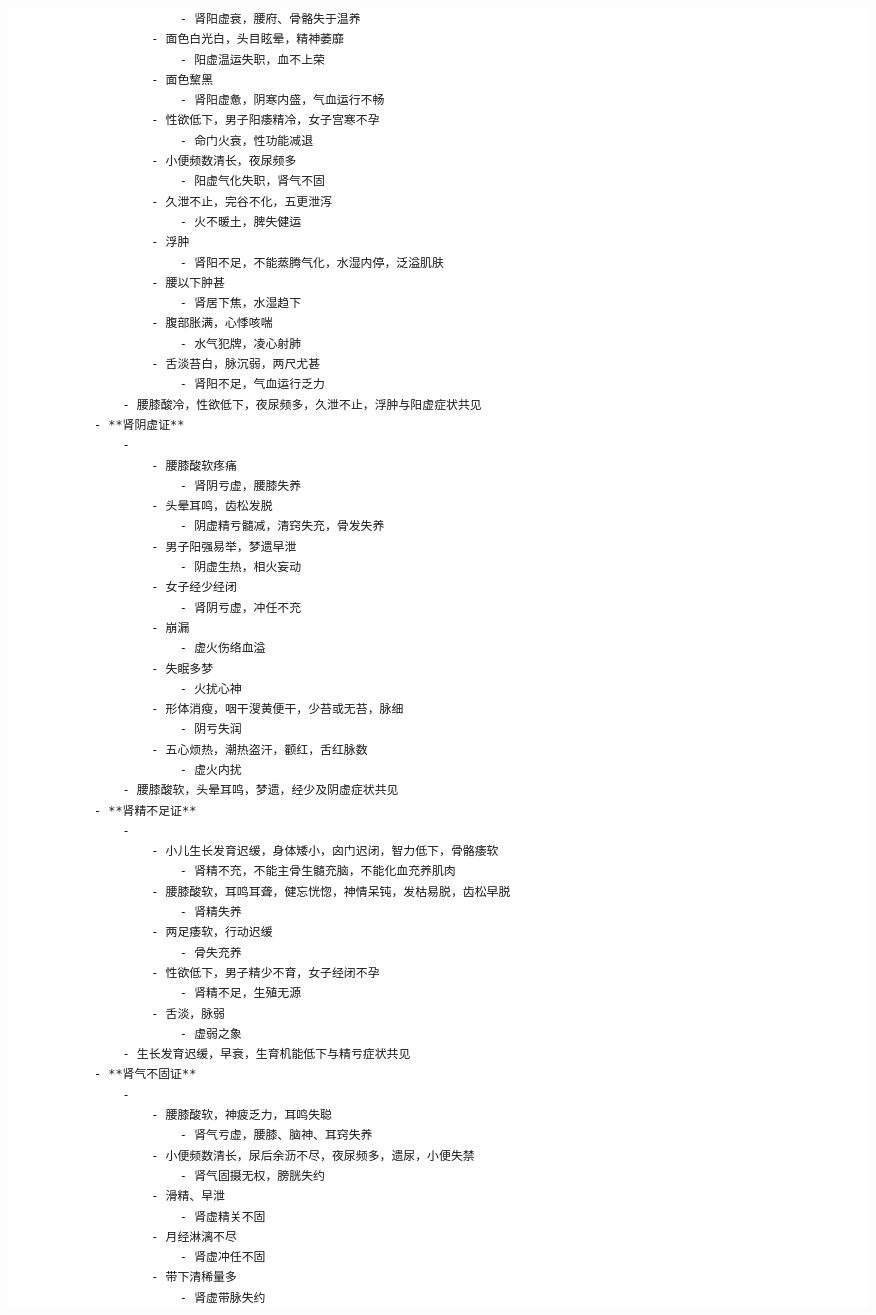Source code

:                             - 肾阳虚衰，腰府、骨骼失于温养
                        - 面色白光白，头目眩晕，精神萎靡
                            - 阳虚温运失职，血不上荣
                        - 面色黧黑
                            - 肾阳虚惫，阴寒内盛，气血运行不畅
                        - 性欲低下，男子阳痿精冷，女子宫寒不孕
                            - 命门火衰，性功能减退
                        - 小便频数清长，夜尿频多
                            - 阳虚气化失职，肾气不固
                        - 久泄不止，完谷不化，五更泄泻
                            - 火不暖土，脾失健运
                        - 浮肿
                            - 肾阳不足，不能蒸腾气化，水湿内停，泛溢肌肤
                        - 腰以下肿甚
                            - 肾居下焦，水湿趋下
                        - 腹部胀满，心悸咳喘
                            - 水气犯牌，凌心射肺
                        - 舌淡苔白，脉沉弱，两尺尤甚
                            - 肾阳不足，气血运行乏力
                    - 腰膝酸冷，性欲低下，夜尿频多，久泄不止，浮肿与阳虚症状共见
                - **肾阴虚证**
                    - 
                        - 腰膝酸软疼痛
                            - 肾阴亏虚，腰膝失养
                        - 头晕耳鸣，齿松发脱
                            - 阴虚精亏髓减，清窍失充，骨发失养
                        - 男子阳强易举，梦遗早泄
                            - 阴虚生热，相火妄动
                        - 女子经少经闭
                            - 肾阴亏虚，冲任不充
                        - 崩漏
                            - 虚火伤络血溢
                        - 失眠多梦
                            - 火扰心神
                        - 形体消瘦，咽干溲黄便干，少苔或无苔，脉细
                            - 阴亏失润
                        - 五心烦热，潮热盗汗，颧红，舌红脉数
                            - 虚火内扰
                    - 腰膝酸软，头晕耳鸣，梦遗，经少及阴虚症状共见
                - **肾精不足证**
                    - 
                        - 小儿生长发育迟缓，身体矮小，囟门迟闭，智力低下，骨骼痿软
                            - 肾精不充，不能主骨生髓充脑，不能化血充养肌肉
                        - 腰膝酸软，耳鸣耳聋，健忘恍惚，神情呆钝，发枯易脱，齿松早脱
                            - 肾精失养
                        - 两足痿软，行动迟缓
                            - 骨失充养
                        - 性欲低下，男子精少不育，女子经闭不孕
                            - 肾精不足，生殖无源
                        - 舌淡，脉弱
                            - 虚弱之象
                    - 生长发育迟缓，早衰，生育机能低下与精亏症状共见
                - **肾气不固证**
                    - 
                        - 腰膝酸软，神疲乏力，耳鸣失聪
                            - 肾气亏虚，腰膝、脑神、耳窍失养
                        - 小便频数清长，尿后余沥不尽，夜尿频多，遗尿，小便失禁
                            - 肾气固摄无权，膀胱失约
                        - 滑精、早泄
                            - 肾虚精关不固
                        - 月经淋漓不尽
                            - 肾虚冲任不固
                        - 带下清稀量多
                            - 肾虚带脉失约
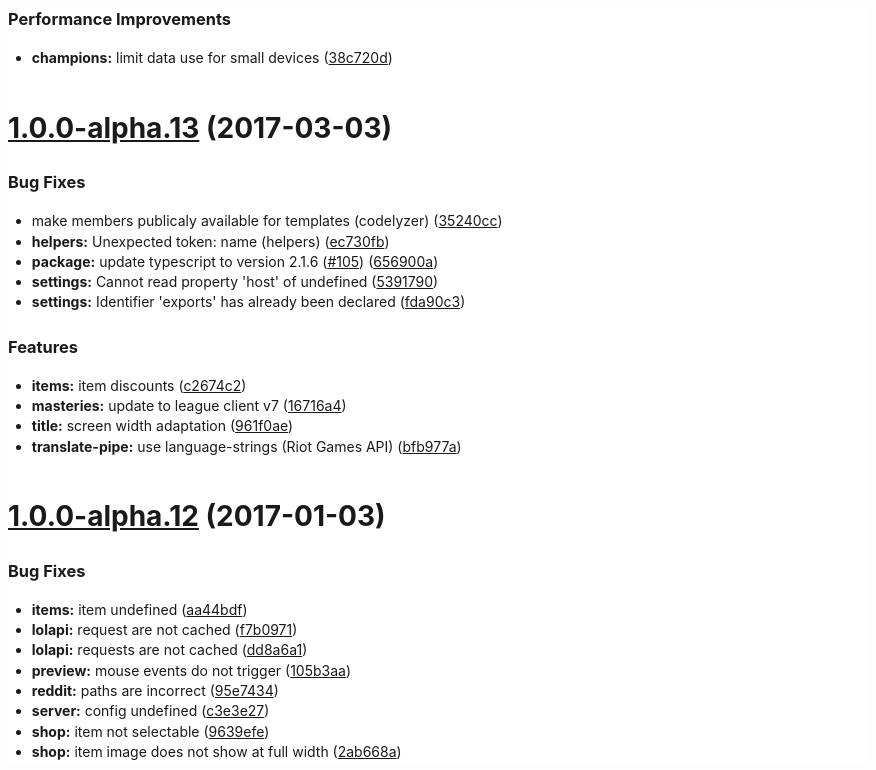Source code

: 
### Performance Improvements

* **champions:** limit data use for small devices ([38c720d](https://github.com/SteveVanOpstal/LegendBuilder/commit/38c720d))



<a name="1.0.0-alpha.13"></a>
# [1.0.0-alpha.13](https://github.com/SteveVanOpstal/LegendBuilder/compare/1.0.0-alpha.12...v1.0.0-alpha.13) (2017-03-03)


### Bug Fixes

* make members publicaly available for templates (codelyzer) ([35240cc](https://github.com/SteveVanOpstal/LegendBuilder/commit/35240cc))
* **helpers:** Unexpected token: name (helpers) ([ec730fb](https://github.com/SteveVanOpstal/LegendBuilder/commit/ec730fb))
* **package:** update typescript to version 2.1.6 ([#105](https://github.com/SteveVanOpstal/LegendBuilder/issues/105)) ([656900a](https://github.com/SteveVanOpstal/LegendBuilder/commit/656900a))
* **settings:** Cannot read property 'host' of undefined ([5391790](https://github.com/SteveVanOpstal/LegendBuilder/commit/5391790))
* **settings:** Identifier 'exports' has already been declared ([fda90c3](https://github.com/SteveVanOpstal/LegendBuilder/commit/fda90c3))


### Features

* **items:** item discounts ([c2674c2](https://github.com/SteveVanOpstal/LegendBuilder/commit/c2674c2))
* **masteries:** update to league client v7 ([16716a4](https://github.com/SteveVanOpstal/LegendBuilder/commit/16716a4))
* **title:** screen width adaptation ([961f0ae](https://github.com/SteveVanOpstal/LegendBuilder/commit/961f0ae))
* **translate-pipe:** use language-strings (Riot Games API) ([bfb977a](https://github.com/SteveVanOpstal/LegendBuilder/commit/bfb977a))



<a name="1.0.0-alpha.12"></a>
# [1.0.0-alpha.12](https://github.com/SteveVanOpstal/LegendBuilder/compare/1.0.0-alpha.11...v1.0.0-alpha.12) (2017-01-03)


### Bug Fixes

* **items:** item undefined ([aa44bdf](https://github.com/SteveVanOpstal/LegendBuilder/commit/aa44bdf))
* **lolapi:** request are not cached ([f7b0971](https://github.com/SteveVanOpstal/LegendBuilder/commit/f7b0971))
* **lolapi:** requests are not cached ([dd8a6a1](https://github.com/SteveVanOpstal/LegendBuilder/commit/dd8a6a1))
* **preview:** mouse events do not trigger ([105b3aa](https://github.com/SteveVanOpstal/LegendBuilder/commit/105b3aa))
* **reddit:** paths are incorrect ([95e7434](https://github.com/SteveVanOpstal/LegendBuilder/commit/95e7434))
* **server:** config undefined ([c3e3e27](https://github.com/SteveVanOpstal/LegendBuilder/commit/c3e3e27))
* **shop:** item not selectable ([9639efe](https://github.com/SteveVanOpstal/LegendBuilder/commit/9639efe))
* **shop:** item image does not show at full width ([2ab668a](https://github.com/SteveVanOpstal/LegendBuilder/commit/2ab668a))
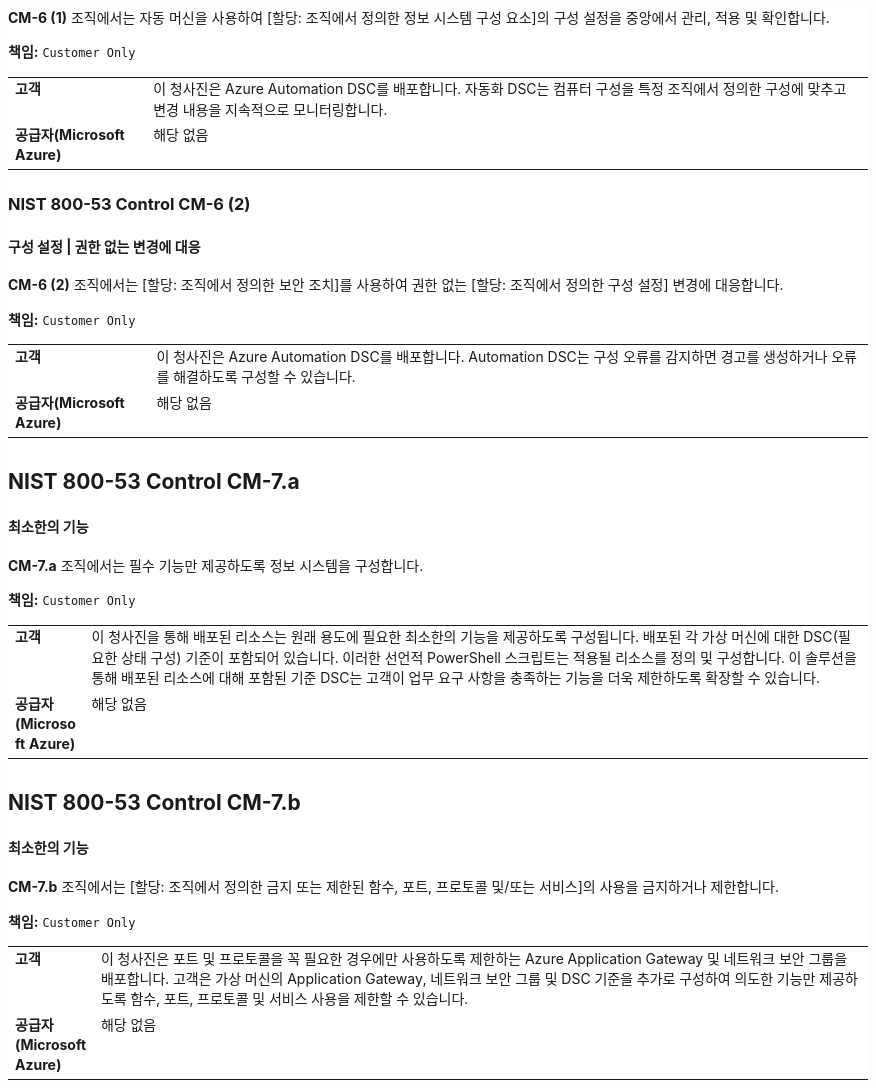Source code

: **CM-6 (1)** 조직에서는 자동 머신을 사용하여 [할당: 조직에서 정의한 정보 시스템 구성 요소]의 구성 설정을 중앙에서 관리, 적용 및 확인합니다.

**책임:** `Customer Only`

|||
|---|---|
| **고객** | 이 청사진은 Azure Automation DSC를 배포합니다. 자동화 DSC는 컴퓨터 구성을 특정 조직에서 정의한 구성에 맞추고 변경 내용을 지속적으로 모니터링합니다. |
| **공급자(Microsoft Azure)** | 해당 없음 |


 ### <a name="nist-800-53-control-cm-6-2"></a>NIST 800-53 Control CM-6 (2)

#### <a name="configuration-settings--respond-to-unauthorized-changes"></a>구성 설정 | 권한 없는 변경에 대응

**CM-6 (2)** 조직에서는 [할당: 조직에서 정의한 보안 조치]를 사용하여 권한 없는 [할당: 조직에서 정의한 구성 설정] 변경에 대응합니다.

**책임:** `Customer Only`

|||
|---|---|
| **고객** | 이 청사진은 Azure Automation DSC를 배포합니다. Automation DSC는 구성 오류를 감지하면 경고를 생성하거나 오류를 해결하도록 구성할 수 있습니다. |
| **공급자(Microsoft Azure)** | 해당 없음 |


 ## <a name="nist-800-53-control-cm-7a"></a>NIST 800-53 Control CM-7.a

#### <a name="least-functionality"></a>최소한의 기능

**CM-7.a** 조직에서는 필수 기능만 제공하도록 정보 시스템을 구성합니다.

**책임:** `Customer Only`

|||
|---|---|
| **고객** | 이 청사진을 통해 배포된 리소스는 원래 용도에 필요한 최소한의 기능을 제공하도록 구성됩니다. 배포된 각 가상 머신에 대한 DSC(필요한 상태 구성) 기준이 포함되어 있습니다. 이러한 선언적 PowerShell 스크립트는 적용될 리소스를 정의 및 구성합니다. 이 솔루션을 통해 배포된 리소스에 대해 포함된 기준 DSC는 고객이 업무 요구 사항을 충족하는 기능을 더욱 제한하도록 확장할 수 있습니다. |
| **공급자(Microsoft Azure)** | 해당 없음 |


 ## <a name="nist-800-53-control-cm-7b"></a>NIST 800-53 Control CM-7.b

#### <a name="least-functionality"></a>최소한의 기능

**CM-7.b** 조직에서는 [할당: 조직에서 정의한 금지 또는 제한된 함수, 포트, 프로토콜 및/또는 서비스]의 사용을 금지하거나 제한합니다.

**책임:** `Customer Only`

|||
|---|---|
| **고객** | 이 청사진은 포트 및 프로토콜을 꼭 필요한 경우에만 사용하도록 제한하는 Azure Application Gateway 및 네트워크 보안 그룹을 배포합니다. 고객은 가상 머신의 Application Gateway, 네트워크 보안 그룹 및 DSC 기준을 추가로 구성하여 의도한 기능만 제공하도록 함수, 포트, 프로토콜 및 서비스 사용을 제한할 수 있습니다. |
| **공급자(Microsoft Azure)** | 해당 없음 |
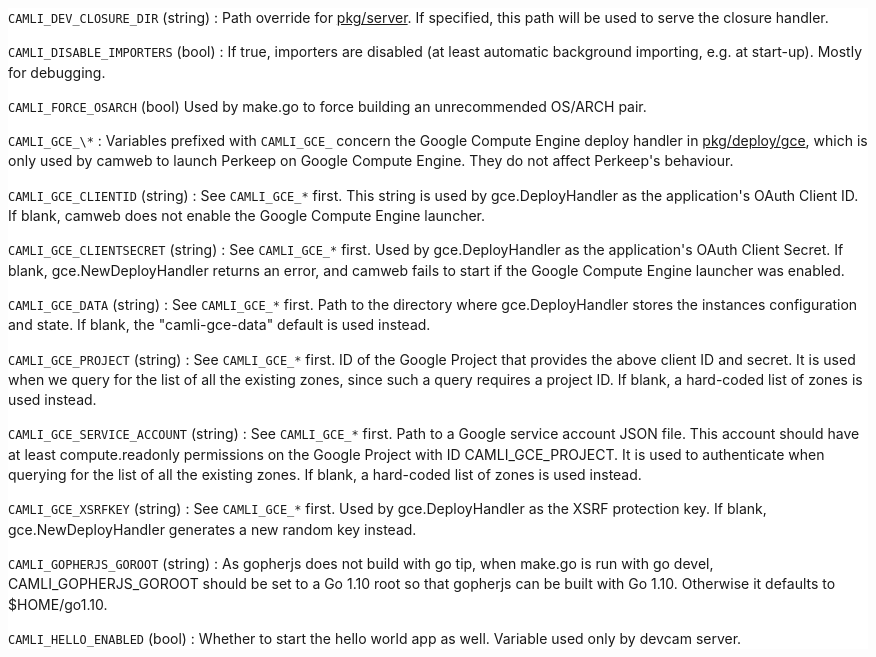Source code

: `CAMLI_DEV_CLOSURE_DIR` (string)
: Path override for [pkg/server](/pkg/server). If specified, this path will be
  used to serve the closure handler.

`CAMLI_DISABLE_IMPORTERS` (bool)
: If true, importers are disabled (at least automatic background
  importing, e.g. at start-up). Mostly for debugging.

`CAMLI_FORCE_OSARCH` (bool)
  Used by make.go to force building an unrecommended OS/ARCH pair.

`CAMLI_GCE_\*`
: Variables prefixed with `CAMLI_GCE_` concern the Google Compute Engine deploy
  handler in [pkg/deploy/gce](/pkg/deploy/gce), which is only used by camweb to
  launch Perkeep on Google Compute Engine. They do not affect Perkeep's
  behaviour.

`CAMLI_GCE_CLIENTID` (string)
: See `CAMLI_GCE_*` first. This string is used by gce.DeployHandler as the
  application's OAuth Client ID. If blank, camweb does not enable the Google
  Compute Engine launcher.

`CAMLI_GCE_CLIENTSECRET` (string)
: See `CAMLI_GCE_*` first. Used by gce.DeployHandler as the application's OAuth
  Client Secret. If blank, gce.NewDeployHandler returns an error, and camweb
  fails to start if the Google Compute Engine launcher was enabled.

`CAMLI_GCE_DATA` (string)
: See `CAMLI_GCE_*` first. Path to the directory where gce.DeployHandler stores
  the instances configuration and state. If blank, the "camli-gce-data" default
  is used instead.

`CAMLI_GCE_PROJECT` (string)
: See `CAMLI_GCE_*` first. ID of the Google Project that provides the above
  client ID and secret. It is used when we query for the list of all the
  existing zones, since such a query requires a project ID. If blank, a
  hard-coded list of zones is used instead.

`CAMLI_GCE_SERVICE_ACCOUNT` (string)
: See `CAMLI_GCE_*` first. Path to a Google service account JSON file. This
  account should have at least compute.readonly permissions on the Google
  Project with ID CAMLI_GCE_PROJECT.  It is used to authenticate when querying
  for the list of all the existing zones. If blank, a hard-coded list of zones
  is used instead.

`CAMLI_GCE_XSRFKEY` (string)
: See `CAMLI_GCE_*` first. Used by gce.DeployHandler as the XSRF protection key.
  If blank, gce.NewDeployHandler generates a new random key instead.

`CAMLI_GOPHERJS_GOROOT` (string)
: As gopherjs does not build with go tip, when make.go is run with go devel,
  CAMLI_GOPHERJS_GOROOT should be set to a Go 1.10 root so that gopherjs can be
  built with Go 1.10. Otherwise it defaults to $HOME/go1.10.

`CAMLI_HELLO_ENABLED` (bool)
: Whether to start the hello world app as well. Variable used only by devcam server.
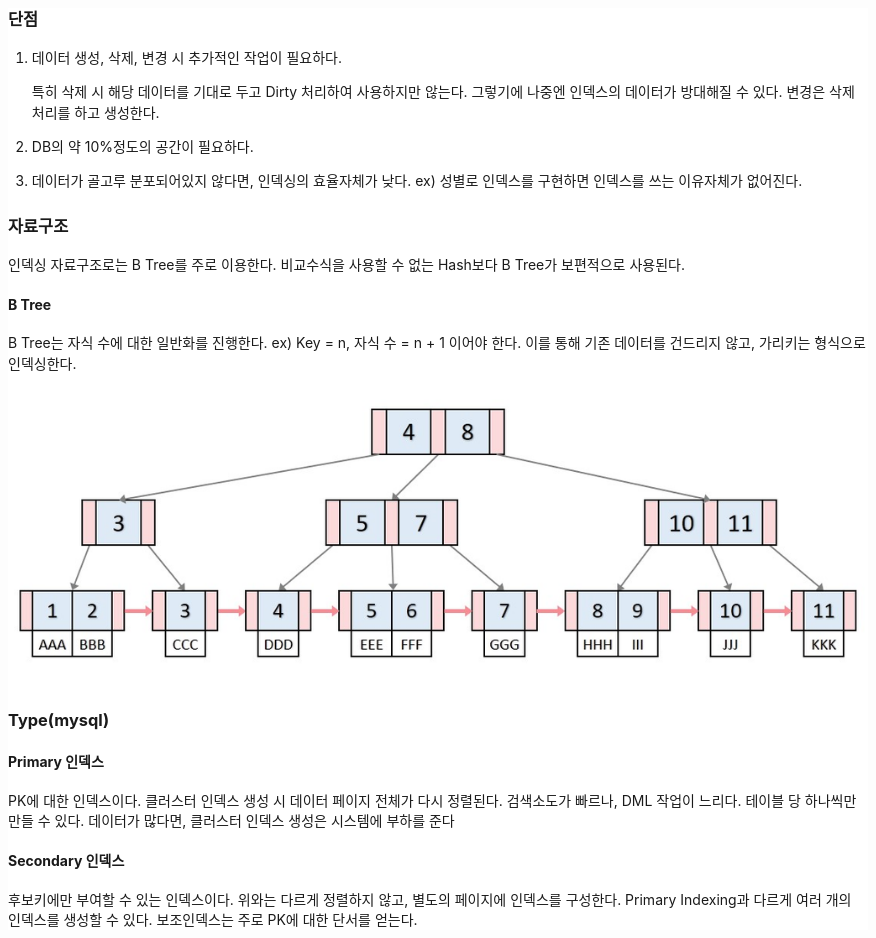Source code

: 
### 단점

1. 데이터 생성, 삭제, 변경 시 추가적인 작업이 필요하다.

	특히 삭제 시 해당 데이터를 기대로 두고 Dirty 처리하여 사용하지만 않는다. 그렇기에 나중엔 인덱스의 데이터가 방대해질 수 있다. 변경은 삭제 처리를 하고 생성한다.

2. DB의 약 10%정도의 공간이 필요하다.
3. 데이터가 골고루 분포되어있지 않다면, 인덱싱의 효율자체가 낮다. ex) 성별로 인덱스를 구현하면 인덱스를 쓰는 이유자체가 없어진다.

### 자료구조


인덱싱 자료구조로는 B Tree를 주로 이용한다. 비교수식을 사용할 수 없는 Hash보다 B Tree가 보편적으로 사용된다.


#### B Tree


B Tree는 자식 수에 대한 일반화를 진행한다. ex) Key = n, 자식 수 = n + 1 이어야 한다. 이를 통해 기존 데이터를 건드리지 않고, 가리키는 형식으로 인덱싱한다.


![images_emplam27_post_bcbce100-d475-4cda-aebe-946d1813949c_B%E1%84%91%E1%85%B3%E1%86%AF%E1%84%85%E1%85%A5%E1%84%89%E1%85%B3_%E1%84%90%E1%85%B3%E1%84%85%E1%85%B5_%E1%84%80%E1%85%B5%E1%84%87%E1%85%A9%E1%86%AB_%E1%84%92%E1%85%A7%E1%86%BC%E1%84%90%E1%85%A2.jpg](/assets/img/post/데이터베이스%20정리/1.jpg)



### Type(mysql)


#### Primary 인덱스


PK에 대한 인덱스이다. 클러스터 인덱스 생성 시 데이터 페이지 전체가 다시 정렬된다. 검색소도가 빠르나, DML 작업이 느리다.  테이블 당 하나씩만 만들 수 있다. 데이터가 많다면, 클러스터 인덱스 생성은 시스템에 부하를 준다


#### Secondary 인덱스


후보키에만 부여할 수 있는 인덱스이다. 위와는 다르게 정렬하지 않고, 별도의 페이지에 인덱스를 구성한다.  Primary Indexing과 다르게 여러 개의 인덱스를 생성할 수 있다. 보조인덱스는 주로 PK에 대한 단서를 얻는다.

» Aim of the exercise
If a line in the material above contains the word "조직에서는", copy it.

» Response area
: **CM-6 (1)** 조직에서는 자동 머신을 사용하여 [할당: 조직에서 정의한 정보 시스템 구성 요소]의 구성 설정을 중앙에서 관리, 적용 및 확인합니다.
**CM-6 (2)** 조직에서는 [할당: 조직에서 정의한 보안 조치]를 사용하여 권한 없는 [할당: 조직에서 정의한 구성 설정] 변경에 대응합니다.
**CM-7.a** 조직에서는 필수 기능만 제공하도록 정보 시스템을 구성합니다.
**CM-7.b** 조직에서는 [할당: 조직에서 정의한 금지 또는 제한된 함수, 포트, 프로토콜 및/또는 서비스]의 사용을 금지하거나 제한합니다.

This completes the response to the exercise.